This week a colleague pass this link about running kubernetes cluster running on Cilium. The interesting point is the high throughput is achieved by BIG TCP and IPv6!
The summary (copied) is:
TCP segments in the OS are up to 65K, NIC hardware does the segmentation – we do this now, but the 65K is a limitation of IPv4 addressing. BIG TCP uses IPv6 and allows much large TCP segments within OS currently 512K but theoretically higher. End result – better perf (>20% higher in this video) and latency (2.2x faster through the OS).
Then I saw this other video from John Ousterhout. It is similar topic as the Kubernetes video above as K8S is used mainly in datacenters.

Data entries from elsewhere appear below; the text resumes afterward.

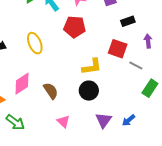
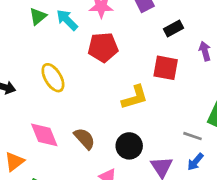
gray line: (136, 66) -> (192, 136), moved
pink diamond: (22, 84) -> (44, 135), turned -70
black circle: (89, 91) -> (129, 146), moved

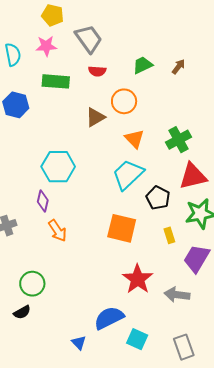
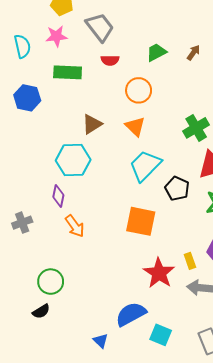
brown triangle: (95, 117) -> (92, 124), moved
orange triangle: (134, 139) -> (135, 126), moved
yellow rectangle: (169, 235) -> (190, 261), moved

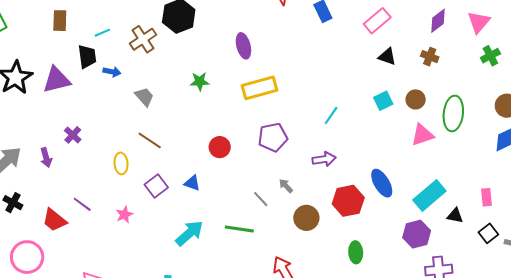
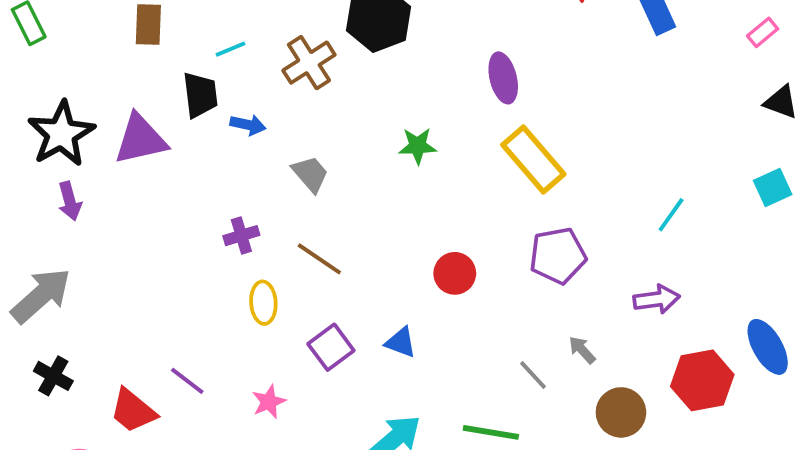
pink rectangle: (377, 21) -> (763, 32), size x0.6
yellow rectangle: (260, 88) -> (533, 160), turned 64
purple cross: (73, 135) -> (241, 236), moved, turned 30
purple arrow: (46, 158) -> (70, 201), moved

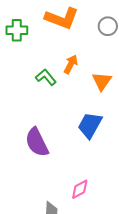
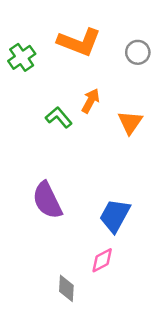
green cross: (17, 30) -> (22, 57), turned -35
blue trapezoid: (90, 125) -> (115, 216), moved

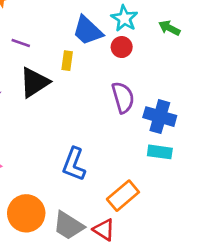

– data throughput: full link speed for large messages
– low tail latency: <10us for short messages? (DC)
– message throughput: 100M short messages per second? (DC)
TCP issues in DC:
1- stream oriented (no load balancing) -> message based
2- connection oriented (can break infiniband!, expensive,)-> connectionless
3- fair scheduling (bw sharing) -> run to completion (SRPT)
4- sender-driven congestion control (based on buffer occupancy) -> receiver- driven congestion control
5- in-order delivery -> no ordering requirements
As well, it is important the move to NIC (as there is already a lot of NIC offloading).
His proposal for HOMA looks very nice but I like how he explains how dificult is going to be successful. Still worth trying.